By Michael Jegede
Contrary to the thinking in some quarters that the amnesty programme for ex-Niger Delta militants is a total failure, I make bold to say that the amnesty under the direct supervision of Kingsley Kuku, Presidential Adviser on Niger Delta Affairs, remains the most successful programme ever run by the federal government.
I stand by my position in my previous piece on this matter that the amnesty declaration remains the most genuine, valiant and profound effort made by any federal government since the country’s Independence to tackle the agitation for fairness, equity and development in the oil-rich Niger Delta. It has, in my view, been the most effective tool employed by any government in addressing a critical national issue.
Of recent, I have read several write-ups, where different kinds of unsubstantiated allegations of fund mismanagement were made against the leadership of the Niger Delta Amnesty Office. Some have even suggested that the programme should be brought to an end on the ground that Kuku and his team are only enriching themselves from the fund meant for the amnesty, arguing that there is nothing to show for the allocations they have received since inception.
Well, I do know that many discerning and perceptive Nigerians would agree with me that such argument is obviously illogical and therefore cannot hold water because the gains of the amnesty programme are there for everyone to see. Anybody who says that the funds meant for the amnesty programme have not been judiciously applied, may have deliberately blindfolded himself such that he cannot see the progress being made by the introduction of the programme.
Like I pointed out in my last publication, even though there were doubts at the incipient stage as to whether it was going to yield any fruitful upshoot, today, the amnesty programme ably and adeptly coordinated by Hon. Kingsley Kuku, has made significant impact in the restoration of peace in the Niger Delta, a region that was hitherto known to be the seal of violence and massive destruction with the activities of the ex-agitators.
I had equally pointed out that it is for the reason of the huge success recorded by the programme that President Umaru Musa Yar’Adua, despite his death, has continued to receive accolades from most Nigerians for considering the option of amnesty in the long search for peace in the area. Goodluck Jonathan, the then Vice President and now President, has likewise received commendation and applause for deeming it fit to ensure the sustenance of the programme.Upon completion of their oversight/inspection visit in September 2012 to the Afrika Union Aviation Academy in Mafikeng and the Flight Training Services in Midrand, South Africa, where 53 Niger Delta youths were being trained as pilots, members of the Senate and House Committees on Niger Delta commended the Presidential Amnesty office for what they termed the judicious utilisation of funds meant for the programme.
Vice Chairman, Senate Committee on Niger Delta, Senator Nurudeen Abatemi-Usman, who led the delegation, expressed satisfaction that the programme is being properly implemented.

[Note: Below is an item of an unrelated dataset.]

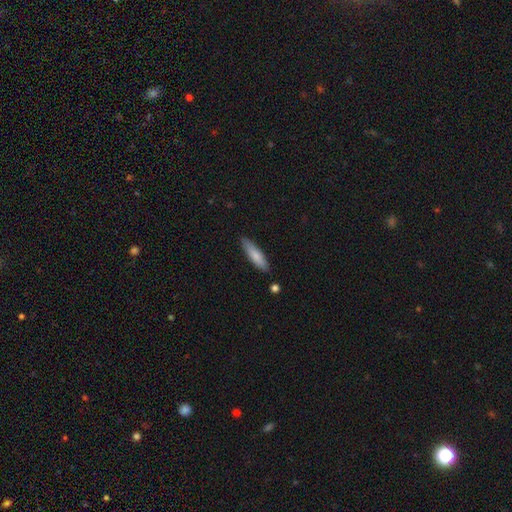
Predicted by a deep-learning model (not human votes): The model was most divided on "how rounded": cigar-shaped: 73%, in between: 25%, round: 1%. More confident: merging — none (84%); smooth or featured — smooth (78%).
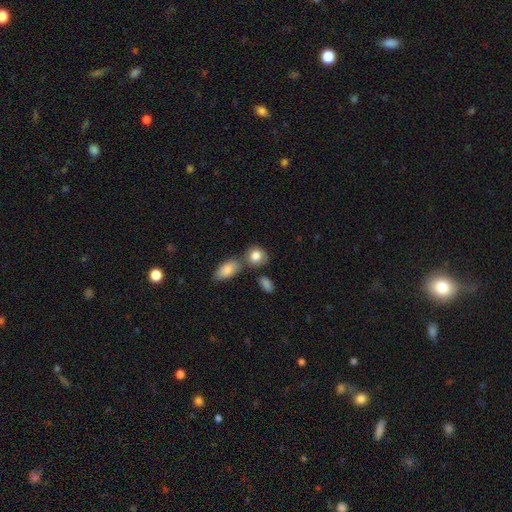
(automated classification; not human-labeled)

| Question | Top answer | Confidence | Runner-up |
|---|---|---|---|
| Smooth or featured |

Speaking on behalf of the team, he said: “We came here to assess how deep the amnesty programme is. We all know what brought about this programme because Nigeria decided to address a fundamental injustice to a section of the country. From what we have seen and experienced during our interaction with the trainees, I can tell Nigerians that the amnesty programme gives us hope and we are very proud of these youths.
The funds allocated to the programme are being judiciously used and we will continue to support and expand its scope.” He described the young pilots as the future of Nigeria’s aviation industry. Adding to the voice of Abatemi-Usman, Chairman of House Committee on Niger Delta, Hon. Warman Ogoriba, applauded Kuku for succeeding in dismissing the pessimism that Nigerians had towards the programme when it was introduced in 2009. Ogoriba said: “When amnesty was granted, most Nigerians thought nothing good will come out of it. But now the story is different. Our youths are being trained all over the world in critical sectors. We are very impressed and my advice to these young. Nigerians is to continue to be good ambassadors of our country.”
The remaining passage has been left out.